▶ [Exercise requirements]:
(1) Decide whether each statement below agrees with the capstan thread, answering yes or no and quoting the deciding words of the capstan thread: (a) The Mountfleet kit for "Danny Boy" comes with a breakdown drawing of the capstan. (b) The capstan kit in the Caldercraft model Peggy is more detailed than the one in "Danny Boy." (c) The first post asks about the capstan used by drifters in the Baltic.
(2) Return the passage of the capstan thread between "the Mountfleet models" and "near as detailed)", inclusive.
(3) Translate this sentence from the capstan thread into French: "if any other modeller on ships nostalgia could photo copy the drawing,from a model built, this may help."

──────── Source text

# upright capstan



## boger (Nov 23, 2007)

Hi Has anyone a photo of the upright capstan used by drifters in the North sea , it was quite big and had a sort of steam gearing on the top of an upright capstan that had gone out of its time. Any help appreciated.


----------



## 6639 (Apr 20, 2006)

hi, boger, 

the Mountfleet models "Danny Boy" has a very detailed model of just such a capstain in it's kit, including all ratchet gear at the base and the helical gearing and steam engine set into the top of the capstain housing, and in the kit comes a very good breakdown drawing of the capstain kit.( the capstain kit in the Caldercraft model Peggy is by no where near as detailed) 

if any other modeller on ships nostalgia could photo copy the drawing,from a model built, this may help.

────────────────
──────── Dataset records

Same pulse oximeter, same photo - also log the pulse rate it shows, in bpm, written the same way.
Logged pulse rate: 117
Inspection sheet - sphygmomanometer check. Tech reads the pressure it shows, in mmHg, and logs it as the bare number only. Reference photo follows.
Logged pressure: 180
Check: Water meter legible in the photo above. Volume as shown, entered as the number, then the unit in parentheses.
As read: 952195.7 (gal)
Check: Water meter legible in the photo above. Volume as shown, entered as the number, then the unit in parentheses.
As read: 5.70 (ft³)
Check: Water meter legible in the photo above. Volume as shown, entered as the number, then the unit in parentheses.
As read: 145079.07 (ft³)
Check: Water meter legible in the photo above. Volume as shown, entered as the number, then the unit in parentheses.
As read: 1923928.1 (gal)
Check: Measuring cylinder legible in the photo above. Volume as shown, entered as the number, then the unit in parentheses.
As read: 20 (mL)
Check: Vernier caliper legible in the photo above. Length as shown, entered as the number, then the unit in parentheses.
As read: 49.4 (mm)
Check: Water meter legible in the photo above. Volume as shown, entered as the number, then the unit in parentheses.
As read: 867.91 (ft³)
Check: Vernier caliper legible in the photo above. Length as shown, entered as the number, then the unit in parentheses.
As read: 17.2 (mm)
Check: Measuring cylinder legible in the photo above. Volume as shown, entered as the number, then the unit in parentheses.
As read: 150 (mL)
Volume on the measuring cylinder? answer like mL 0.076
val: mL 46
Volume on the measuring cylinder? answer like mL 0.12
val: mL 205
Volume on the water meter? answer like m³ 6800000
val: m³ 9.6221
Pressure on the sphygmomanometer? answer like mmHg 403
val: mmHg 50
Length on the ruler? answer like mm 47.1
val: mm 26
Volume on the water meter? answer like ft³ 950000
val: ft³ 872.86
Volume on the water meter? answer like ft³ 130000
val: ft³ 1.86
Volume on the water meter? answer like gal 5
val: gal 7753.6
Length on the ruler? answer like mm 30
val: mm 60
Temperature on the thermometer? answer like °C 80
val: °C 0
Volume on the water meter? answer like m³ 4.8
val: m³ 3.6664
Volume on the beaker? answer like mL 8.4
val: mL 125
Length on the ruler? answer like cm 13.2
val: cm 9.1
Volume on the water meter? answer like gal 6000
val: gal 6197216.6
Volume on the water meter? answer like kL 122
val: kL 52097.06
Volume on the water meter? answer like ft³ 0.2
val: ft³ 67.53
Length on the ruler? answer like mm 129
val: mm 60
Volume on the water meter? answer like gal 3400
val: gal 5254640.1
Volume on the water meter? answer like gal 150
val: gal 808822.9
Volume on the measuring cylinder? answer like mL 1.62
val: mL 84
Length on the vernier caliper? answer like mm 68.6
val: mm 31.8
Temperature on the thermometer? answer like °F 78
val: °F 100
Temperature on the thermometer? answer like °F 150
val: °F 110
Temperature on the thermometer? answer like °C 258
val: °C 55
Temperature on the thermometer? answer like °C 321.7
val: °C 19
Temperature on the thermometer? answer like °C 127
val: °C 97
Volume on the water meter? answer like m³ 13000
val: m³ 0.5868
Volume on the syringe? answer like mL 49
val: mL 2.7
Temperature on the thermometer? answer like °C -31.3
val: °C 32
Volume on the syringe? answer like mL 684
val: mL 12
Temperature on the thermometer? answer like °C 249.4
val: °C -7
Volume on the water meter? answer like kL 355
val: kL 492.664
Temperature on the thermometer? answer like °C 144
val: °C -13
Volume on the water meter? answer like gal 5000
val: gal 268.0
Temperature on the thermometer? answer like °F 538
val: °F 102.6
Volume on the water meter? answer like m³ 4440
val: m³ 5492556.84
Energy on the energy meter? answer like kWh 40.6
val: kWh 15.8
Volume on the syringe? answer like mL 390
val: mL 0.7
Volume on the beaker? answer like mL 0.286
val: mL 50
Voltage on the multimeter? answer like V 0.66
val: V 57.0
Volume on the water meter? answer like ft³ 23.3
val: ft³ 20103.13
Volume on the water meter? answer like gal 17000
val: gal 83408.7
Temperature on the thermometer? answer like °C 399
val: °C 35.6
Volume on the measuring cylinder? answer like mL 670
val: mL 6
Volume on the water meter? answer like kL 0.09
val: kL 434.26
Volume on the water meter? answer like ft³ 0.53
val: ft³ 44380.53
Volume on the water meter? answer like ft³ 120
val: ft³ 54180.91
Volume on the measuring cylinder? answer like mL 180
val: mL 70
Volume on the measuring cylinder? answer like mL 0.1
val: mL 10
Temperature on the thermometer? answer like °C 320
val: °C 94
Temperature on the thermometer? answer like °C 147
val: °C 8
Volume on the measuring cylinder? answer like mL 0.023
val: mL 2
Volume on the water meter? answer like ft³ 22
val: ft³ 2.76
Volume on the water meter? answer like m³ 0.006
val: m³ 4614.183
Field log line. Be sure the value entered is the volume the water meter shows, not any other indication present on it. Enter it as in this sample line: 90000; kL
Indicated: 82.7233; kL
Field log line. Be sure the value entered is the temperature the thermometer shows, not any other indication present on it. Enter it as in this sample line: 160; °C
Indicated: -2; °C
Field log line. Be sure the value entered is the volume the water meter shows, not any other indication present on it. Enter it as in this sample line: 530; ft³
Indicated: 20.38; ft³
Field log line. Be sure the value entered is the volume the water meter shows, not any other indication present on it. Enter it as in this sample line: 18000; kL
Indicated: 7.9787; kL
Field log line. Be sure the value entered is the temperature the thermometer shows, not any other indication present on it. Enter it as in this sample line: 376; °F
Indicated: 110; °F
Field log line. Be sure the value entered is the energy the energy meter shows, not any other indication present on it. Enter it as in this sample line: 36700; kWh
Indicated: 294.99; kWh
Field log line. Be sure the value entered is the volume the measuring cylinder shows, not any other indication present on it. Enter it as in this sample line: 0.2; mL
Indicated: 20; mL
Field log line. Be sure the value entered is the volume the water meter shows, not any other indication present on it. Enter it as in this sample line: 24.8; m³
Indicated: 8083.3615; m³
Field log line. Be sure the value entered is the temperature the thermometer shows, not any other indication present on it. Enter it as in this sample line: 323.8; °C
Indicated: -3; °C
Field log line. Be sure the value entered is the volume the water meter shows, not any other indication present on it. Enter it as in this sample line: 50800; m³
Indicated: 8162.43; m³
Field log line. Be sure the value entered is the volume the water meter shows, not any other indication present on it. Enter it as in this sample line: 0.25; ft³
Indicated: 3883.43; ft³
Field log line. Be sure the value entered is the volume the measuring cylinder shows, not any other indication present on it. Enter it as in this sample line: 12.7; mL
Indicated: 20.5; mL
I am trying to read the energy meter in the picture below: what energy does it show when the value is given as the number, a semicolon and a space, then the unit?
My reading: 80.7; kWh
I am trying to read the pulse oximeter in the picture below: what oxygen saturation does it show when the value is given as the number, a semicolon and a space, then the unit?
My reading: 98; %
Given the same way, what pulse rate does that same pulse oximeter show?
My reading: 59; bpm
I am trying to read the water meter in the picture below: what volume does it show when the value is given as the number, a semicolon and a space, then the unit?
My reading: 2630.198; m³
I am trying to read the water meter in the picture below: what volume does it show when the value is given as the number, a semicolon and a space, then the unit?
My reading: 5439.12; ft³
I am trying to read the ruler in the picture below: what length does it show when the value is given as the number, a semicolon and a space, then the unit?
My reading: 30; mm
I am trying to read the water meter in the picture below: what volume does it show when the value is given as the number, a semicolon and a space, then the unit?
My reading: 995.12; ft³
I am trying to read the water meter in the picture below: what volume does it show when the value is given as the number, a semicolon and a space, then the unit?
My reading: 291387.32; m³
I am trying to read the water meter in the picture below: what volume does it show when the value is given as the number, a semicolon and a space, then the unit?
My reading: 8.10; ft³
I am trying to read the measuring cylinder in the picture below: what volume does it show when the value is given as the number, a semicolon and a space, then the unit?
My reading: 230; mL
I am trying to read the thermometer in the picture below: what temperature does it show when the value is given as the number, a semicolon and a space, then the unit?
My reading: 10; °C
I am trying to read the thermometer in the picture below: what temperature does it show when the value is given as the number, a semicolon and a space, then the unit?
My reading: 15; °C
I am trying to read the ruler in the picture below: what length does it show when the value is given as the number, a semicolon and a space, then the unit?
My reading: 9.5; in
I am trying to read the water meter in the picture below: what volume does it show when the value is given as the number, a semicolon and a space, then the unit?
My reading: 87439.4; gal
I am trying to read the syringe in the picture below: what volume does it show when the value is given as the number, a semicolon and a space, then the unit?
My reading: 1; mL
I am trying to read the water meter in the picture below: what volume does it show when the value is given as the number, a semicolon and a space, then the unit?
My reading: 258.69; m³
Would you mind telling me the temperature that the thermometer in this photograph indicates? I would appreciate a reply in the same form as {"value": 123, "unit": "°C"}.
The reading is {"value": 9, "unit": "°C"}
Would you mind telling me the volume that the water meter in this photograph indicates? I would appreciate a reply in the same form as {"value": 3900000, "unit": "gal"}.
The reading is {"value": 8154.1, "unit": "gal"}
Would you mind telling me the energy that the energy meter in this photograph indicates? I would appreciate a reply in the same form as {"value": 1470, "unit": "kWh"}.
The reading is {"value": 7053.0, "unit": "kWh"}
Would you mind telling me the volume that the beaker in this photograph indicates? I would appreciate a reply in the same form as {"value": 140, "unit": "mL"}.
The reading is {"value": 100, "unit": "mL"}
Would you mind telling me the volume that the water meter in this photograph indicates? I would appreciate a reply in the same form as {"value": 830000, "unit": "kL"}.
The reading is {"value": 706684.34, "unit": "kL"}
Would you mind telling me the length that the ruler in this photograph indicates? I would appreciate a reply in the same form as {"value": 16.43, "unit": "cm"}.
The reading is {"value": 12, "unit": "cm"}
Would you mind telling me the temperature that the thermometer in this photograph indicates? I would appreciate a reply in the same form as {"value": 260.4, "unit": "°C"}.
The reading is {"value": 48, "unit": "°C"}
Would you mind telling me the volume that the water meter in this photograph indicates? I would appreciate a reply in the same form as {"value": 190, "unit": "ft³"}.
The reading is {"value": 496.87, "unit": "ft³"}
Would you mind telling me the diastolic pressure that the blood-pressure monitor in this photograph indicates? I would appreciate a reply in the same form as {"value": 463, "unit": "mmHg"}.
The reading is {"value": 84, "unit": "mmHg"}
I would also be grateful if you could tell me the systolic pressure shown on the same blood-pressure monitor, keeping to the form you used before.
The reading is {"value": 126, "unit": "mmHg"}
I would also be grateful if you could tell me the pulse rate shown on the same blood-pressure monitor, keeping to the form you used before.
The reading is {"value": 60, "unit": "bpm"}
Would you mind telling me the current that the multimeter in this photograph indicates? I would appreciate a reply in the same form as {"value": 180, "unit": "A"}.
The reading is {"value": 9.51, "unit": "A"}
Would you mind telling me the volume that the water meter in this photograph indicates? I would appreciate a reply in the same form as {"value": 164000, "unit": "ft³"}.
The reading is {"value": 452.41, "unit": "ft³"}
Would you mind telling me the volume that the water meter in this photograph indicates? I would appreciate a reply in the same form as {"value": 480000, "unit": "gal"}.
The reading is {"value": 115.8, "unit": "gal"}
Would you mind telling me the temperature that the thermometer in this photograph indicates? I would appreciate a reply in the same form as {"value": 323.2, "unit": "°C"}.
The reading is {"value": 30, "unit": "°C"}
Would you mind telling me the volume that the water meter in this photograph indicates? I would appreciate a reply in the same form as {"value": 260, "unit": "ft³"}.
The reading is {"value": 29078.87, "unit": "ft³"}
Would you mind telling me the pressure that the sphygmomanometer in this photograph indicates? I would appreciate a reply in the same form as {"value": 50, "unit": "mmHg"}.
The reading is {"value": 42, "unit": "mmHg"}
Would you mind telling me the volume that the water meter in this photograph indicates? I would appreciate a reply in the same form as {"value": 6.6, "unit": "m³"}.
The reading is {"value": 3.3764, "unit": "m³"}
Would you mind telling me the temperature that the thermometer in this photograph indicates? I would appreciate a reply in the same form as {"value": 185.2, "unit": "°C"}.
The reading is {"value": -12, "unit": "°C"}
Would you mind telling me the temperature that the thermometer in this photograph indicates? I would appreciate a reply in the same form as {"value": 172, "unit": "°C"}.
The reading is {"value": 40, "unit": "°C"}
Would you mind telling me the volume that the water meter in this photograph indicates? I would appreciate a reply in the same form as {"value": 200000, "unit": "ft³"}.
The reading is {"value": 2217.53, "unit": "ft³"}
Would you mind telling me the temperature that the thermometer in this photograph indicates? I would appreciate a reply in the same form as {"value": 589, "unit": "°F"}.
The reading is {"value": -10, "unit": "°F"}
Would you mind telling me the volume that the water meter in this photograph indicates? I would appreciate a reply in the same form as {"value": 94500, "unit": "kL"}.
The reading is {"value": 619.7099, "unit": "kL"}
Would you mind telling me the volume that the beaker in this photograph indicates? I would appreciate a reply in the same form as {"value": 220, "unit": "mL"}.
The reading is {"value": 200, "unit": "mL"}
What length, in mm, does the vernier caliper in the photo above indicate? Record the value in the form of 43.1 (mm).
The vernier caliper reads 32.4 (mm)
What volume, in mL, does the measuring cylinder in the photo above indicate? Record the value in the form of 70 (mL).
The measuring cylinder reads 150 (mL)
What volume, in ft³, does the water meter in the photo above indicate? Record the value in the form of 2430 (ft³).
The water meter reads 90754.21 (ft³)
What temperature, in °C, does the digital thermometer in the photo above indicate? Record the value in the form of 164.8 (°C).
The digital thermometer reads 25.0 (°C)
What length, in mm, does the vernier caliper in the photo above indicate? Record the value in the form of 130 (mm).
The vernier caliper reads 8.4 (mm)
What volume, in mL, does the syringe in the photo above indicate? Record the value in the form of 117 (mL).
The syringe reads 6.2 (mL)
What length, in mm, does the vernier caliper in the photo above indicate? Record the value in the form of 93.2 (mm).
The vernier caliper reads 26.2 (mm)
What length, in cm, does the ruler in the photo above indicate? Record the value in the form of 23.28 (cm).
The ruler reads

────────────────

▶ [Answers below]:
(1)
(a) Yes: "in the kit comes a very good breakdown drawing of the capstain kit."
(b) No: "the capstain kit in the Caldercraft model Peggy is by no where near as detailed"
(c) No: "the upright capstan used by drifters in the North sea"

(2)
the Mountfleet models "Danny Boy" has a very detailed model of just such a capstain in it's kit, including all ratchet gear at the base and the helical gearing and steam engine set into the top of the capstain housing, and in the kit comes a very good breakdown drawing of the capstain kit.( the capstain kit in the Caldercraft model Peggy is by no where near as detailed)

(3) Si un autre modéliste de Ships Nostalgia pouvait photocopier le plan à partir d'un modèle construit, cela pourrait aider.